= Archdale Earle =

British Indian Administrator

Sir Archdale Earle, (12 March 1861 – 10 November 1934) was a British Indian administrator and former Chief Commissioner of Assam Province.

==Biography==
Ealre was born in 1861 and educated from Uppingham School and Oxford University. In 1882, he joined Indian Civil Service (I.C.S.) as Assistant Collector and Magistrate in British India. He was appointed Private Secretary to Lieutenant Governor of Bengal Presidency in 1886. Earle became the Excise Commissioner, Bengal in 1901, Secretary to Board of Revenue in 1902 and served as Secretary to the Government of Bengal in between 1903 and 1905. He was also appointed Director of Public Instruction in 1906 after Alfred Croft. Earle also served as Chairman, Corporation of Calcutta since 1909 to 1910.

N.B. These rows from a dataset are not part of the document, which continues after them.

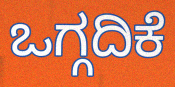
ಒಗ್ಗದಿಕೆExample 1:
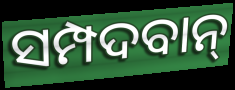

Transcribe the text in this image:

ସମ୍ପଦବାନ୍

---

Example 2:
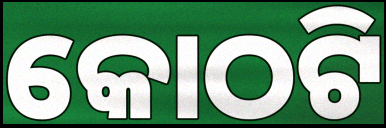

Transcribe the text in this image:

କୋଠଟି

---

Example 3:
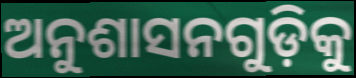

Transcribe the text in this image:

ଅନୁଶାସନଗୁଡ଼ିକୁ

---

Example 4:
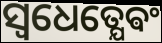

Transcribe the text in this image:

ସ୍ଵଧେତ୍ଯେଵଂ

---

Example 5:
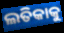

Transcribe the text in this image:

ଲତିକାକୁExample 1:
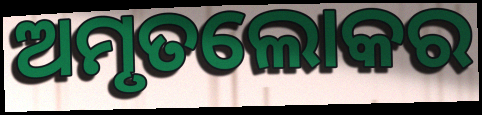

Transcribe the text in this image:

ଅମୃତଲୋକର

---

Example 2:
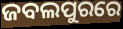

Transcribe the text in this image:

ଜବଲପୁରରେ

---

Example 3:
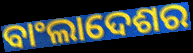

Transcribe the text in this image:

ବାଂଲାଦେଶର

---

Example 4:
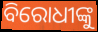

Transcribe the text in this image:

ବିରୋଧୀଙ୍କୁ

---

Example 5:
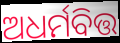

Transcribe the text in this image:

ଅଧର୍ମବିତ୍ତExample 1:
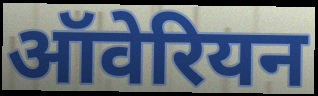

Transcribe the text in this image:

ऑवेरियन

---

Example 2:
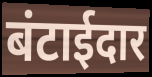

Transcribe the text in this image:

बंटाईदार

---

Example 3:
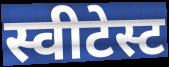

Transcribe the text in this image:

स्वीटेस्ट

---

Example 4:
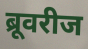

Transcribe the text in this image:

ब्रूवरीज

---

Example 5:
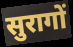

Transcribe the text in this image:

सुरागोंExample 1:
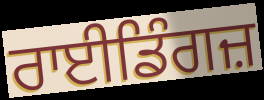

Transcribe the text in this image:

ਰਾਈਡਿੰਗਜ਼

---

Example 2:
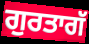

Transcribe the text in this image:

ਗੁਰਤਾਗੱ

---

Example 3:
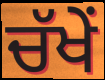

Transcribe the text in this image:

ਚੱਖੇਂ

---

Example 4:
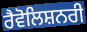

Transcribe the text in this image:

ਰੈਵੋਲਿਸ਼ਨਰੀ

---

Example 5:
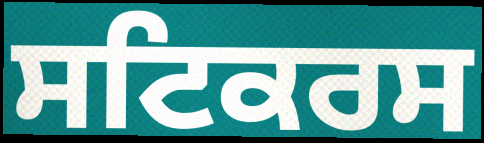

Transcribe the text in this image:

ਸਟਿਕਰਸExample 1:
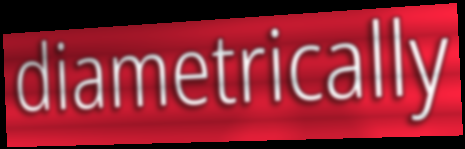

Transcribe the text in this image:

diametrically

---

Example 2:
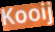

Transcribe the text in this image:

Kooij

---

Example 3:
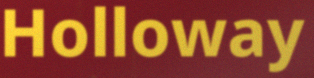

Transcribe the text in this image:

Holloway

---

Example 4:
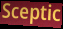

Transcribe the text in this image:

Sceptic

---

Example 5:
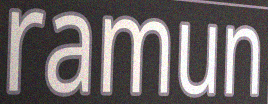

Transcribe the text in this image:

ramun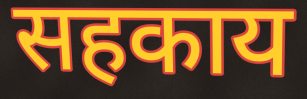
सहकाय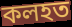
কলহত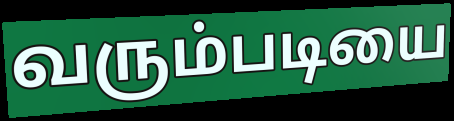
வரும்படியைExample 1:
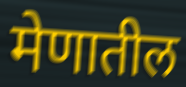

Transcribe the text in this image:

मेणातील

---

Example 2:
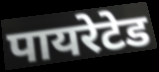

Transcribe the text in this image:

पायरेटेड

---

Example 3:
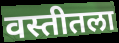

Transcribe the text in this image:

वस्तीतला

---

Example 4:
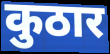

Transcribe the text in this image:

कुठार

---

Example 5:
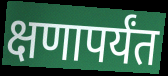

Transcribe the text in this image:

क्षणापर्यंत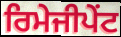
ਰਿਮੇਜੀਪੇਂਟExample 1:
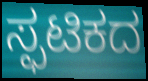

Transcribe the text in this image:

ಸ್ಫಟಿಕದ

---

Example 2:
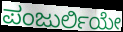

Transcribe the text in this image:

ಪಂಜುರ್ಲಿಯೇ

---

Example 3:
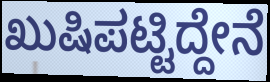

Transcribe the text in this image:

ಖುಷಿಪಟ್ಟಿದ್ದೇನೆ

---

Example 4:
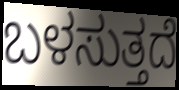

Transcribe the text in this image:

ಬಳಸುತ್ತದೆ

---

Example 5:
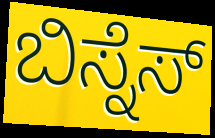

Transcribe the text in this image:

ಬಿಸ್ನೆಸ್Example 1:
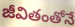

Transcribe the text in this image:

జీవితంతోనే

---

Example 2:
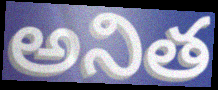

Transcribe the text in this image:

అనిత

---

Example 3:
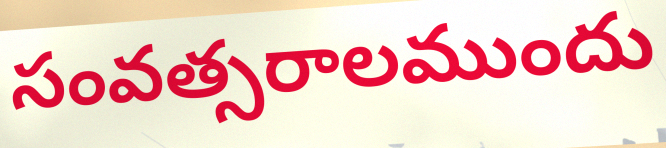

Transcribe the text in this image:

సంవత్సరాలముందు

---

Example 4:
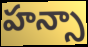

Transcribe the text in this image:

In 1909 and 1911 he was designated as Order of the Indian Empire, the Companion (CIE) and the Knight Commander (KCIE), respectively. After serving as the Secretary to Government of India, Home Department he was appointed Chief Commissioner of Assam in 1912. During this period Sir Earle worked hard to establish colleges and educational institutes in India, associated with BRM Government Law College and Kamarupa Anusandhan Samiti.